Chaux-de-Fonds, au Ministère public, Parquet régional à La Chaux-de-Fonds et au

Tribunal criminel des Montagnes et du Val-de-Ruz à La Chaux-de-Fonds.

Neuchâtel,

le 3 juin 2013

Art. 366 CPP

Conditions

1.

Si le

prévenu, dûment cité, ne comparaît pas aux débats de première instance, le

tribunal fixe de nouveaux débats et cite à nouveau le prévenu ou le fait

amener. Il recueille les preuves dont l'administration ne souffre aucun délai.

2.

Si le

prévenu ne se présente pas aux nouveaux débats ou ne peut y être amené, ils

peuvent être conduits en son absence.
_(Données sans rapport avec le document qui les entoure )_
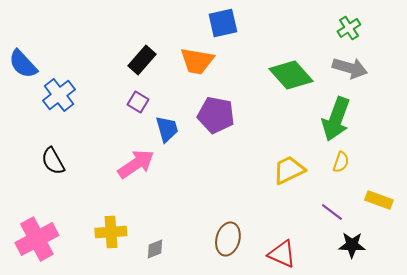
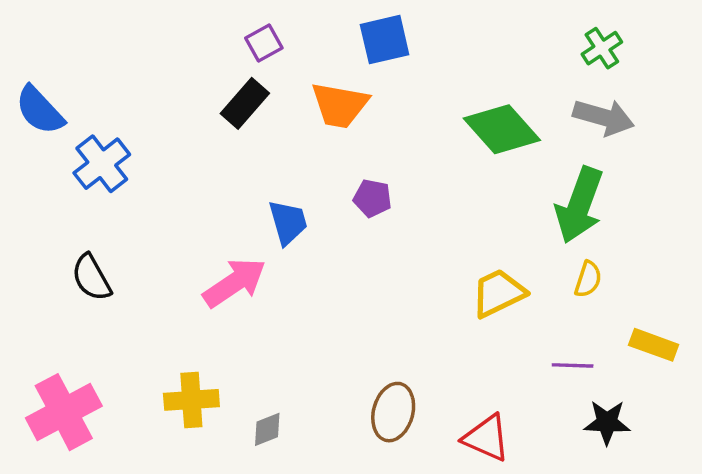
purple square: (138, 102) -> (264, 43), moved, turned 30
purple pentagon: (216, 115) -> (372, 198), size x0.6
purple line: (332, 212) -> (573, 365), turned -35

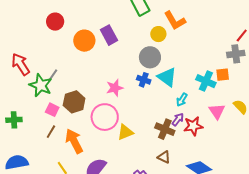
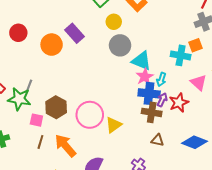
yellow circle: (158, 34) -> (114, 22), moved
blue cross: (144, 80) -> (149, 93), moved, size x1.5
pink star: (115, 88) -> (145, 77), moved

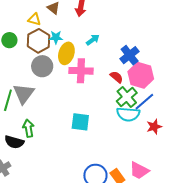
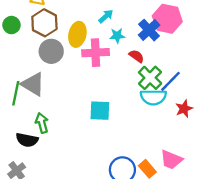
cyan star: (56, 37) -> (117, 36), moved
pink hexagon: (141, 75) -> (167, 19), moved
gray triangle: (24, 94) -> (33, 84), turned -30

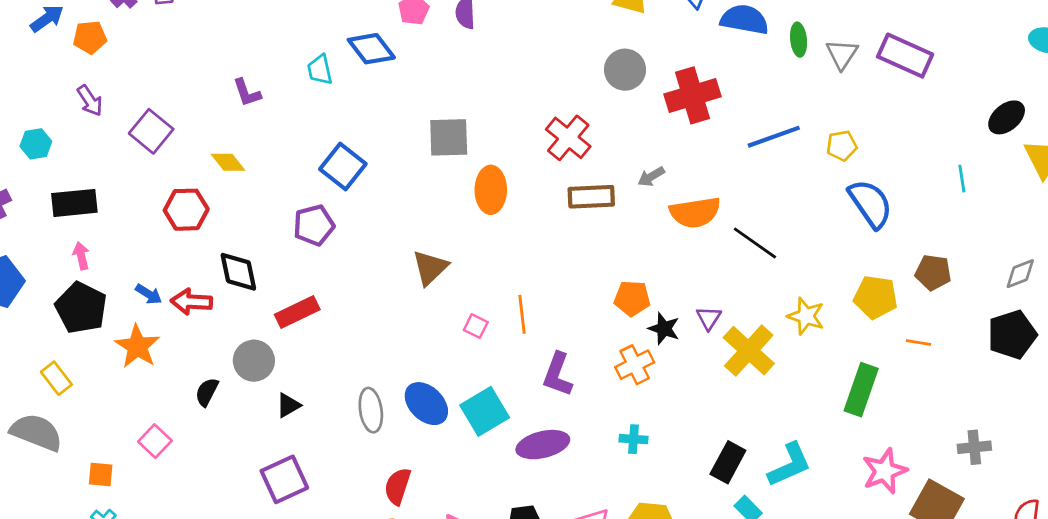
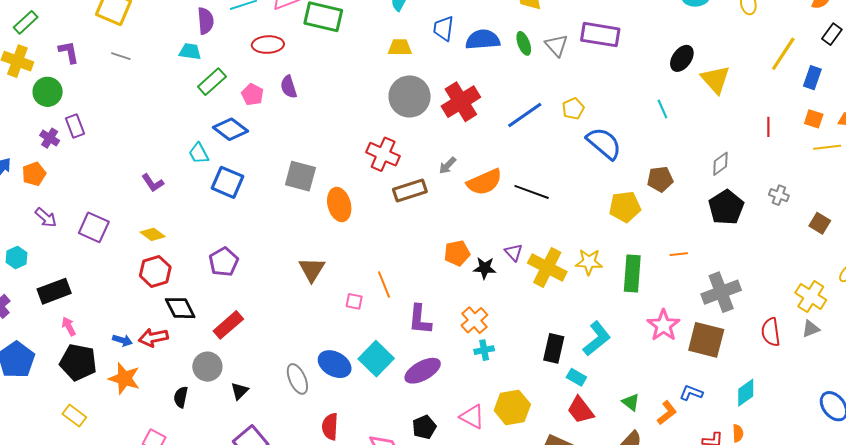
gray circle: (625, 70) -> (410, 96), size x1.4
gray square: (449, 137) -> (300, 176), turned 32
blue square: (343, 166) -> (227, 182), moved
red hexagon: (186, 210) -> (155, 271), moved
yellow star: (806, 316) -> (589, 262), moved
orange line: (918, 343) -> (679, 254), moved
orange cross: (635, 365) -> (474, 320), moved
gray cross: (974, 447) -> (721, 292), size x1.6

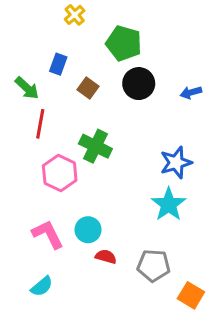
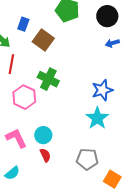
black circle: (139, 84) -> (107, 16), moved
brown square: (88, 88) -> (43, 40), size x1.5
red semicircle: (106, 257) -> (45, 155), moved, turned 48

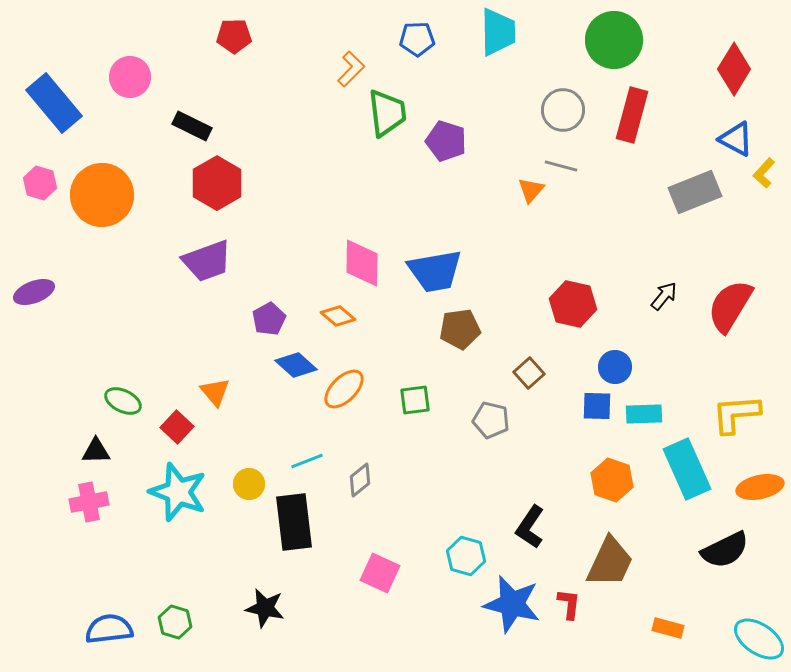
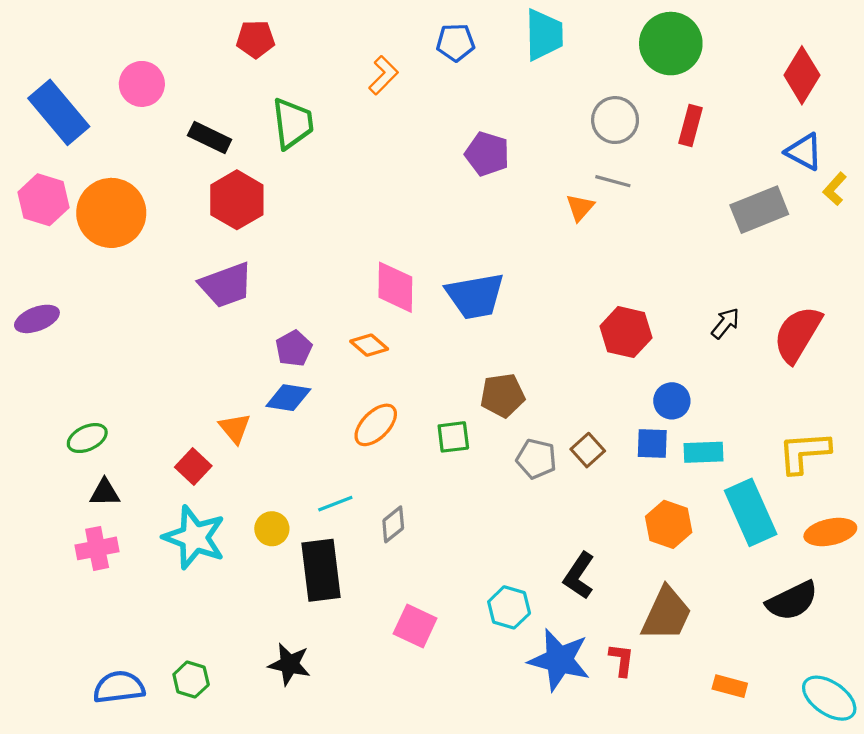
green trapezoid: (387, 113) -> (293, 123), moved
red rectangle: (632, 115) -> (690, 125), size x0.7
pink hexagon: (40, 183) -> (44, 200), size x1.4
brown pentagon: (460, 329) -> (502, 395), moved
blue diamond: (296, 365) -> (288, 398), moved, turned -33
brown square: (529, 373) -> (588, 450), moved
green ellipse: (123, 401) -> (87, 438), moved, turned -51

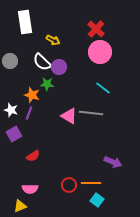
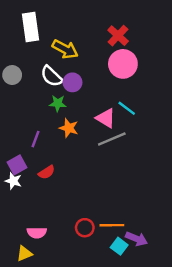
yellow arrow: (53, 40) -> (65, 49), size x1.5
orange star: (32, 95) -> (69, 128), moved
white star: (11, 110) -> (13, 181), moved
gray line: (91, 113) -> (112, 139), turned -30
pink triangle: (69, 116) -> (106, 118), moved
red semicircle: (33, 156) -> (47, 172), moved
purple arrow: (113, 162) -> (136, 239), moved

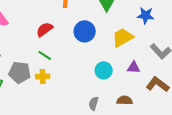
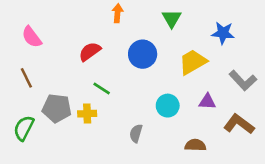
green line: (45, 55) -> (102, 88), moved
gray semicircle: (94, 103) -> (136, 133), moved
Le tribunal peut aussi suspendre la

procédure.

3.

Si le

prévenu s'est lui-même mis dans l'incapacité de participer aux débats ou s'il

refuse d'être amené de l'établissement de détention aux débats, le tribunal

peut engager aussitôt la procédure par défaut.

4.

La

procédure par défaut ne peut être engagée qu'aux conditions suivantes:

a.

le prévenu a eu

suffisamment l'occasion de s'exprimer auparavant sur les faits qui lui sont

reprochés;

b.

les preuves réunies

permettent de rendre un jugement en son absence.